Work to complete:
Search the material below for the word "padding". Copy every line that has it.

Information supplied:
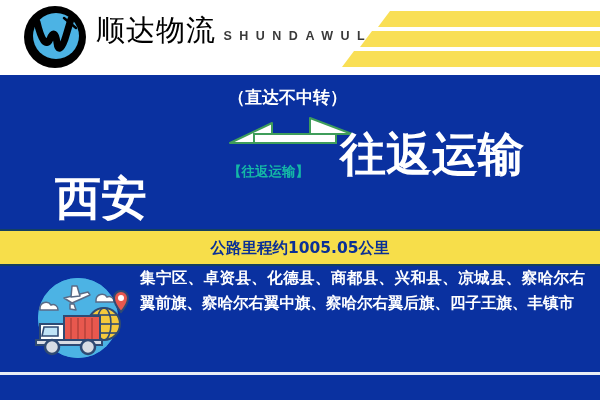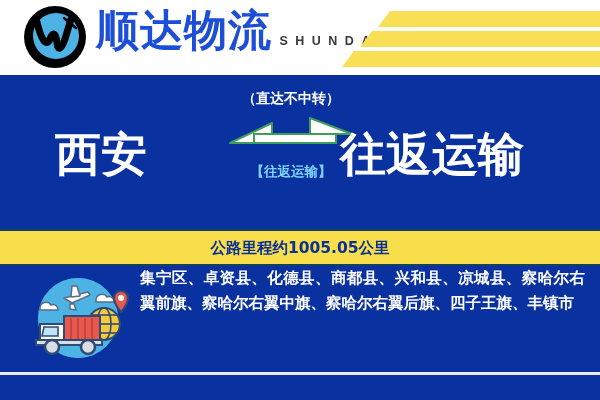--- a/index.html
+++ b/index.html
@@ -20,54 +20,54 @@
     display:flex;align-items:flex-start;
   }
   .logo-mark{
     position:relative;width:62px;height:62px;border-radius:50%;
     background:#000;display:block;flex:0 0 auto;
   }
   .logo-mark svg{position:absolute;left:0;top:0;}
   .logo-text{margin-left:10px;padding-top:2px;}
   .logo-cn{
     font-family:"DejaVu Sans","Liberation Sans",sans-serif;
-    font-size:43px;line-height:44px;font-weight:bold;color:#1d4ed8;
+    font-size:29px;line-height:44px;font-weight:normal;color:#000000;
     letter-spacing:1px;white-space:nowrap;
   }
   .logo-en{
     font-size:12.5px;line-height:16px;font-weight:bold;color:#3a3a3a;
     letter-spacing:7.5px;white-space:nowrap;padding-left:3px;
   }
   .stripes{position:absolute;right:0;top:0;width:300px;height:75px;}
 
   
   .route{
     position:absolute;left:0;top:75px;width:600px;height:157px;
   }
   .city{
     position:absolute;top:50%;transform:translateY(-50%);
     font-family:"DejaVu Sans","Liberation Sans",sans-serif;
     font-weight:bold;color:#ffffff;font-size:46px;line-height:52px;
     white-space:nowrap;
   }
-  .city-from{left:55px;}
+  .city-from{left:55px;margin-top:44px;}
   .city-to{left:340px;}
   .route-mid{
     position:absolute;left:228px;top:16px;width:126px;height:110px;
   }
   .tag-top{
-    position:absolute;left:0;top:0;width:126px;text-align:center;
-    color:#ffffff;font-size:14px;line-height:16px;font-weight:bold;
-    white-space:nowrap;
-    font-family:Liberation Serif, serif;
+    position:absolute;left:0;top:0;width:126px;text-align:left;
+    color:#ffffff;font-size:17px;line-height:16px;font-weight:bold;
+    white-space:nowrap;
+    font-family:Liberation Mono, monospace;
   }
   .arrows{position:absolute;left:0;top:26px;width:126px;height:40px;}
   .tag-bottom{
-    position:absolute;left:0;top:72px;width:126px;text-align:center;
-    color:#7dd3fc;font-size:13.5px;line-height:17px;font-weight:bold;
+    position:absolute;left:0;top:72px;width:126px;
+    color:#14b8a6;font-size:13.5px;line-height:17px;font-weight:bold;
     white-space:nowrap;
     font-family:"DejaVu Sans","Liberation Sans",sans-serif;
   }
 
   
   .band-top-line{position:absolute;left:0;top:229px;width:600px;height:2px;background:#1d4a2e;opacity:.55;}
   .band{
     position:absolute;left:0;top:231px;width:600px;height:33px;
     background:#f7de4a;display:flex;align-items:center;justify-content:center;
   }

Exercise response:
   .logo-text{margin-left:10px;padding-top:2px;}
     letter-spacing:7.5px;white-space:nowrap;padding-left:3px;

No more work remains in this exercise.